[Change detection data]

§

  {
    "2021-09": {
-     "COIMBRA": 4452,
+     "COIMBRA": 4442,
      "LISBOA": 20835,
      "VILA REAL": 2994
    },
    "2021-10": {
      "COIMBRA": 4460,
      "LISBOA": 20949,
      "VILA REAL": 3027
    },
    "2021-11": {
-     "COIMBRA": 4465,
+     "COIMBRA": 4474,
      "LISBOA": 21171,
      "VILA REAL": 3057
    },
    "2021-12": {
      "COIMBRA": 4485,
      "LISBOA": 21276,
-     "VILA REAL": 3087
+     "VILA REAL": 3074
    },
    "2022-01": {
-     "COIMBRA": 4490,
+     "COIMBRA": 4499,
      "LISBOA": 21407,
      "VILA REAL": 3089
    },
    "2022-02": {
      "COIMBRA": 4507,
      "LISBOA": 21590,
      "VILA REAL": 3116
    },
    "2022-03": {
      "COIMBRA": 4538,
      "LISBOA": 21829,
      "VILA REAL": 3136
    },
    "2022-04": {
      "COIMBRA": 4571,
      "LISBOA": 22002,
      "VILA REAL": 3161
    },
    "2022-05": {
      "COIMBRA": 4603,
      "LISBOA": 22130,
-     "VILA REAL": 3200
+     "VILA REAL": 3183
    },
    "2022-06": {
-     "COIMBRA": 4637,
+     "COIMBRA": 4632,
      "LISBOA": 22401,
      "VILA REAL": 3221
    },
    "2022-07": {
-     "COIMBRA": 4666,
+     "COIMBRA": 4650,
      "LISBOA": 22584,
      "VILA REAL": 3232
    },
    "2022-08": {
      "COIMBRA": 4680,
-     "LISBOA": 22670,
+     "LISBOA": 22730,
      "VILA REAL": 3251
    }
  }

§

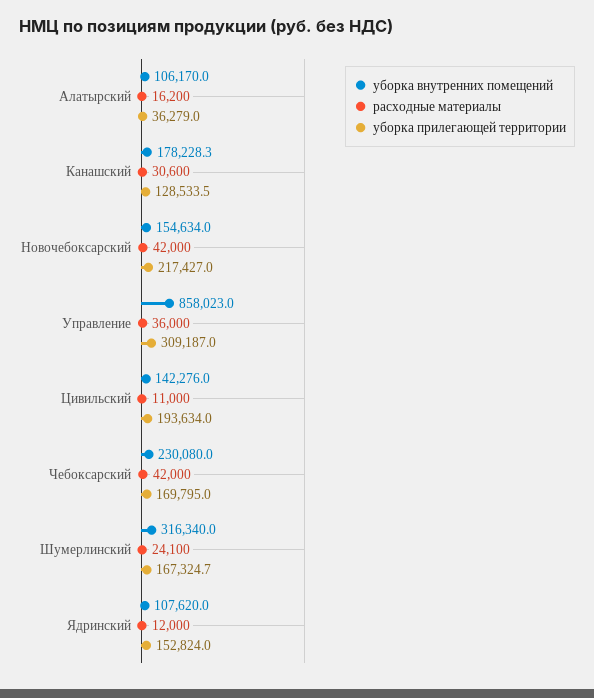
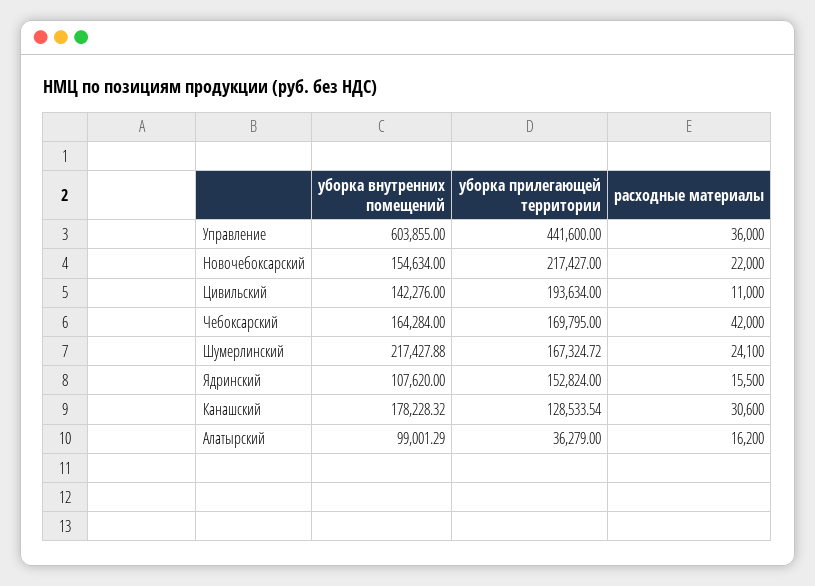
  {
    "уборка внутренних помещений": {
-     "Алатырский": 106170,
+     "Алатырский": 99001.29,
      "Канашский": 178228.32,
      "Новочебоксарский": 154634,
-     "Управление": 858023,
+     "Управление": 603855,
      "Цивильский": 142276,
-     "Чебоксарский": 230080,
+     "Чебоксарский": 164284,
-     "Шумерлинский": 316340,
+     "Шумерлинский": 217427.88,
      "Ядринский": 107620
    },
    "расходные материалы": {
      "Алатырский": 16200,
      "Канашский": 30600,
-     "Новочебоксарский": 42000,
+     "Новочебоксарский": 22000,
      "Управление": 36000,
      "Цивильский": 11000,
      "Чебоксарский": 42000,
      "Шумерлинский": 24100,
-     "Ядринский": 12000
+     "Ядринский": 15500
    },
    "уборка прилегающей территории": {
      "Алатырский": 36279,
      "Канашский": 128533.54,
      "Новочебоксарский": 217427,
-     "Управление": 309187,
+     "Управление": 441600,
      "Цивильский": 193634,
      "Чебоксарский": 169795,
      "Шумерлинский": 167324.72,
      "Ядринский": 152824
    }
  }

§

| EXERCISE DESCRIPTION |
Looking at the records above, work out how many lines include the word "Канашский", then give that number by itself.

| ANSWER SPACE |
3